Sunday, November 16, 2014

MANAGEMENT / STRATEGY SPECIAL ..................The essence of strategic management

The essence of strategic management


Strategies, in my experience, always come from one of three sources: strategic planning, strategic thinking, and opportunistic decision making—with the latter two being the most important.

I think of strategic planning as the job of collecting and analyzing the enormous amounts of data that characterize the modern world and monitoring changes in markets and the competitive environment. This process, which requires frameworks and concepts, is where academics can contribute most in the way of ideas, and strategic-planning groups can add the most value. Strategic planning, defined in this way, provides the raw material and factual basis for strategic thinking and opportunistic decision making.

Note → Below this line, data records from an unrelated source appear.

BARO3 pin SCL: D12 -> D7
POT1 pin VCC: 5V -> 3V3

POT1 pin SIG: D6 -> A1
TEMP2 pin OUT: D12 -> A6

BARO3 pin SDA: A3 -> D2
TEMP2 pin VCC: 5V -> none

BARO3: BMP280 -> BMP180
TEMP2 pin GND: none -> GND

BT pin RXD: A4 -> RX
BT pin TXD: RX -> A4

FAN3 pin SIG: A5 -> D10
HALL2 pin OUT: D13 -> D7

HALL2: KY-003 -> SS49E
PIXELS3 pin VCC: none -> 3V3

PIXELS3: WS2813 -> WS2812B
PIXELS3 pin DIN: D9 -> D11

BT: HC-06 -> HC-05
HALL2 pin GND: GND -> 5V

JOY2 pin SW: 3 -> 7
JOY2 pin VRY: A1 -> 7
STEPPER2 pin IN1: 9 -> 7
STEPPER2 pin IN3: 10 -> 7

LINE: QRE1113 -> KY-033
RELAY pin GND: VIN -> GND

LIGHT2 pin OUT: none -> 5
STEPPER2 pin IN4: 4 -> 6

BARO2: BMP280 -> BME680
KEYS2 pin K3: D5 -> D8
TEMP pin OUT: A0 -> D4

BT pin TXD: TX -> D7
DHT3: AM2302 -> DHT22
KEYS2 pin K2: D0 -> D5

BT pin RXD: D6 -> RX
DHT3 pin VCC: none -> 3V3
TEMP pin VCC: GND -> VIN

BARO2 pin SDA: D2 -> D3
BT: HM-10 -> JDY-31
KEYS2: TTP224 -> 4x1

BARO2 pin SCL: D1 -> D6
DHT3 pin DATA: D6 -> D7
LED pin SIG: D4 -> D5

The next challenge is to synthesize this raw material into what I once called (in a 1978 McKinsey staff paper that was subsequently summarized in the Quarterly) an “integrated set of actions designed to create a sustainable advantage over competitors.” In my view, this is the province of CEOs and their top-management teams, and the quality of the synthesis and the effectiveness of the implementation are determined by the quality of the interaction between those teams and the strategic planners. This is the essence of strategic thinking and strategic management: it’s where creativity is paramount and insights take place, and it’s not something that should be limited to an annual strategic-planning process.

Checklists of strategic leverage points—though I prefer the richer notion of “dimensions,” or “strategic degrees of freedom,” as Ken Ohmae called them in his book The Mind of the Strategist—are a powerful means of structuring these discussions and stimulating strategic thinking.

Those involved must gain agreement on what the dimensions are; what, in each dimension, is the second level of strategic degrees of freedom; and what data and analyses are required to shed light on these questions. There are some obvious dimensions: customers, costs, and so on. But new ones are always coming in. You’re more likely to grapple with the right issues if you explicitly take the time to ask along which dimensions should your organization be doing its strategic thinking and engaging in creative debates.
The question then becomes what process continually engages the top-management team in synthesizing and resynthesizing the analyses into both meaningful strategic initiatives and some strategic rules of thumb that can inform opportunistic decision making and continually evolve. A related step in building a robust and insightful approach to managing a company strategically is to engage the board in the process. This must be done in a manner that keeps directors fully informed about the dimensions of the strategy being explored and that provides them with ample opportunity to probe and contribute to the strategic thinking.
Our recent conference in London began with a lively debate on the paucity of new frameworks for strategy development. We wound up spending a considerable amount of time sharing views on the people and processes that underpin strategy. I thought this was appropriate, and I am hopeful that as the developers of strategic ideas—in academia, corporate strategy departments, and McKinsey—continue pushing the state of the art in response to the changing business environment, they will focus at least as much on tools supporting synthesis and bold responses to unexpected opportunities as on frameworks and planning.